The recipient of the 2010 Nobel Peace Prize confronts the problems of closed-society China.
During the Nobel ceremony in December 2010, an empty chair was placed in Oslo City Hall to honor Chinese dissident Liu Xiaobo, whose outspokenness not only earned him the prize but a prison term as well. The award catapulted him to international stardom, shining a penetrating light on his own imprisonment much as he had often shined light on the troubles of his country. These essays provide an up-to-date account of the country's current political and cultural climate, touching on a wide array of issues from the plight of the Chinese farmer to the eroding spirituality of Chinese youth.

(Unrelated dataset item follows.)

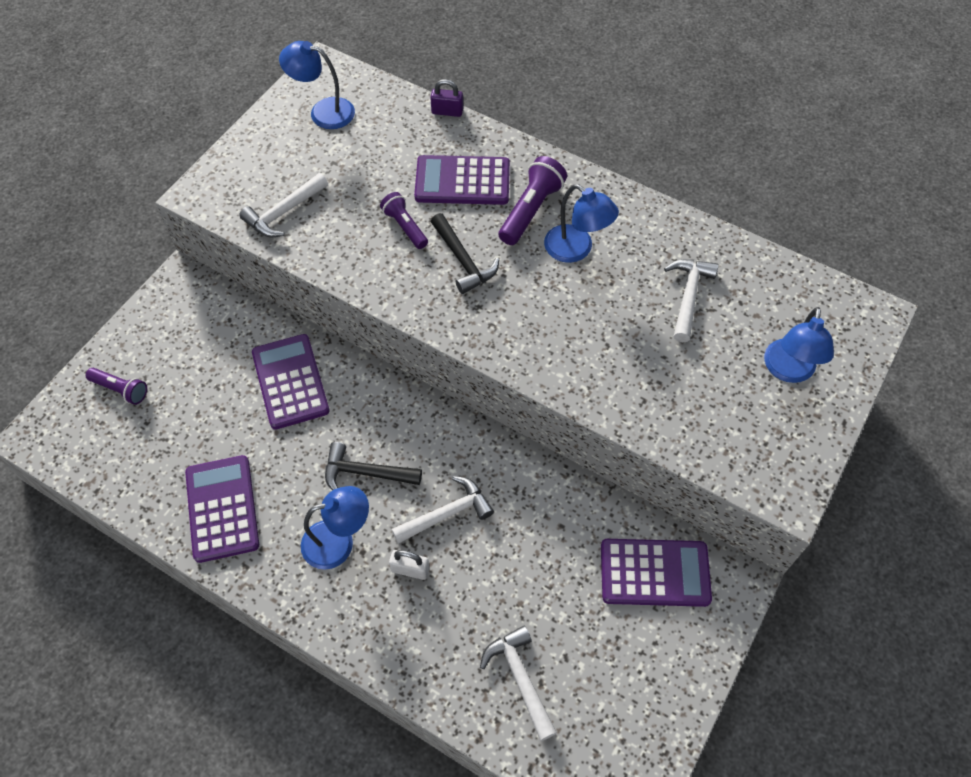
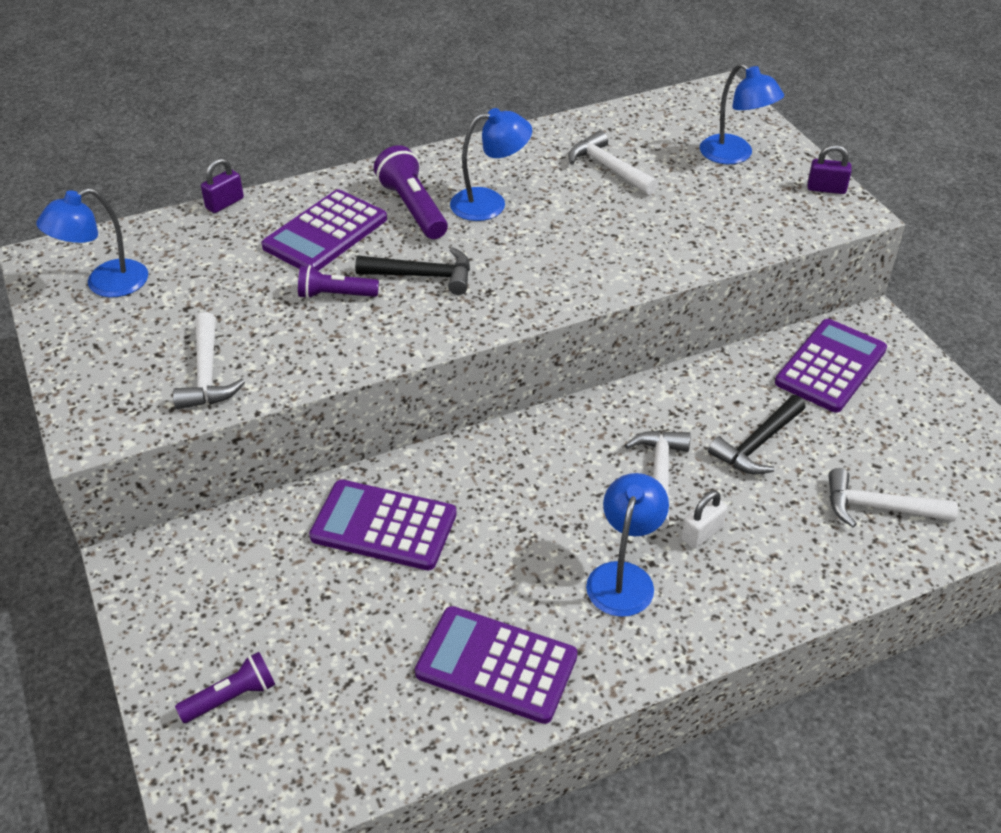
camera: 55 degrees left, 15 degrees down
black hammer [325,442,422,490] -> black hammer moved to [708,395,806,475]
none -> purple padlock [808,145,852,194]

The essays are tempered by poems, many of which are interwoven throughout the book to provide a much-needed calming effect. Yet Liu Xiaobo's widespread appeal comes not from his poetry, but in his ability to move beyond platitudes and deal in personal stories—e.g., the tale of a local police department's gross mishandling of the rape and murder of a 15-year-old girl and the protests that developed soon after. Equally powerful is the author’s assault on China’s closed society, noting that while prostitution is technically illegal in China, thanks to sexual suppression, China is now "number one in the world.” Most revealing, however, is Liu Xiaobo's understanding of the risks of speaking out. As if predicting his own future, in his 2008 essay "Imprisoning People for Words and the Power of Public Opinion," he writes, "China has a rich tradition of persecuting people for their words.” Within two years he would come to learn this firsthand; as a result, others would begin to listen.
For the world that knew Liu Xiaobo only for his empty chair in Oslo, this much-needed book fills the void.